The research, by scientists from the Institute of Psychiatry, Psychology & Neuroscience (IoPPN) at King's College London, shows that the use of antipsychotic drugs by people with dementia in nursing homes can be effectively reduced through the use of a review protocol, which includes regular scrutiny of prescriptions and targeted education for physicians and nurses.

Importantly, the reduction in use of antipsychotic drugs resulting from use of the review protocol alone appears to lead to a worrying deterioration in patients' neuropsychiatric symptoms (such as aggression or psychosis). However, when the review protocol is accompanied by a programme of social interaction and activities, patients' neuropsychiatric symptoms improve, and mortality rates improve compared to when no review protocol or social interaction intervention is used.

Antipsychotic medication is prescribed to people with dementia to reduce the symptoms of aggression, agitation and psychosis, which often accompany moderate to severe dementia. While the drugs' short-term effect in reducing these symptoms is well established, the benefits of long-term treatment are less clear. Moreover, concerns have been raised about the drugs' long-term safety, with evidence suggesting that prolonged use may result in an increased risk of cognitive decline, stroke, and death.

As a result of these concerns, rates of antipsychotic drug prescribing have declined in recent years, although it is thought that at least one in five people with dementia in nursing homes are still using the medication.

A team of researchers led by Professor Clive Ballard, from the Wolfson Centre for Age-Related Diseases at the IoPPN, King's College London, tested the effects of three interventions - antipsychotic review, social interaction, and an exercise programme.
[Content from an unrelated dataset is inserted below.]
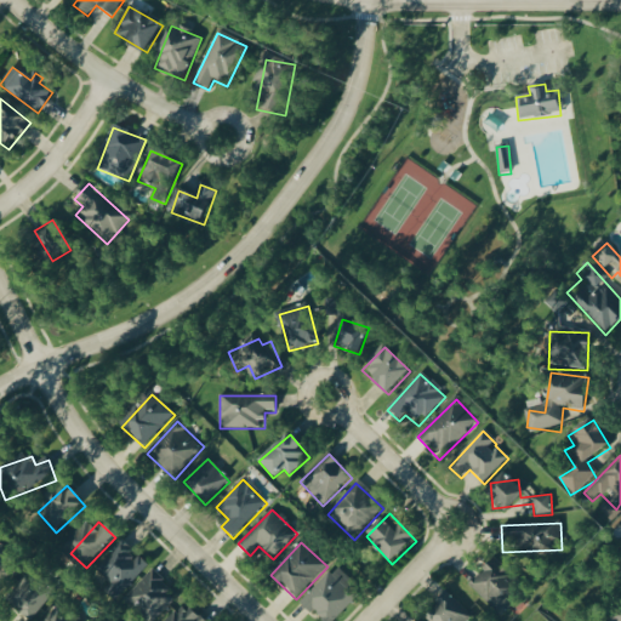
[(147,569),(124,543),(92,573),(115,598),(147,569)]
Working with 16 care homes in London, Oxfordshire, and Buckinghamshire, the researchers assigned each of the homes one, or a combination, of the interventions, to be delivered over nine months.

In total, 277 people with dementia took part in the study, and their use of antipsychotic medication, neuropsychiatric symptoms, depression and mortality rates were measured before and after the interventions were delivered.

The results, published in The American Journal of Psychiatry, show that while rates of antipsychotic usage dropped sharply in groups which received the review intervention, this was also accompanied by an increase in neuropsychiatric symptoms - except in the groups which also received the social interaction intervention. In addition to experiencing an improvement in neuropsychiatric symptoms, the mortality rate for patients in this group was substantially reduced compared to those who received no intervention (19% vs. 35%). Exercise programmes also improved neuropsychiatric symptoms, but didn't have any effect on depression.

According to Dr Anne Corbett, a co-investigator on the study, "This study provides clear evidence for the effectiveness of a cheap, practical set of interventions for reducing antipsychotic medication use by dementia patients in nursing homes. Current best practice guidelines for the use of antipsychotic drugs indicate that their long-term use needs to be carefully reviewed, but our results demonstrate the critical importance of ensuring that any reduction or stopping of medication is accompanied by non-drug approaches, particularly social interaction. Reducing the use of these drugs without any other interventions could result in worsening of neuropsychiatric symptoms, which are highly distressing to the person, their carers and loved ones. These findings should prompt an urgent review of guidelines for the use of antipsychotic drugs, to ensure that review of these medicines are in the best interests of people with dementia."

Professor Clive Ballard and Dr Anne Corbett are supported by the NIHR Biomedical Research Centre and Dementia Unit at the South London and Maudsley NHS Foundation Trust and King's College London.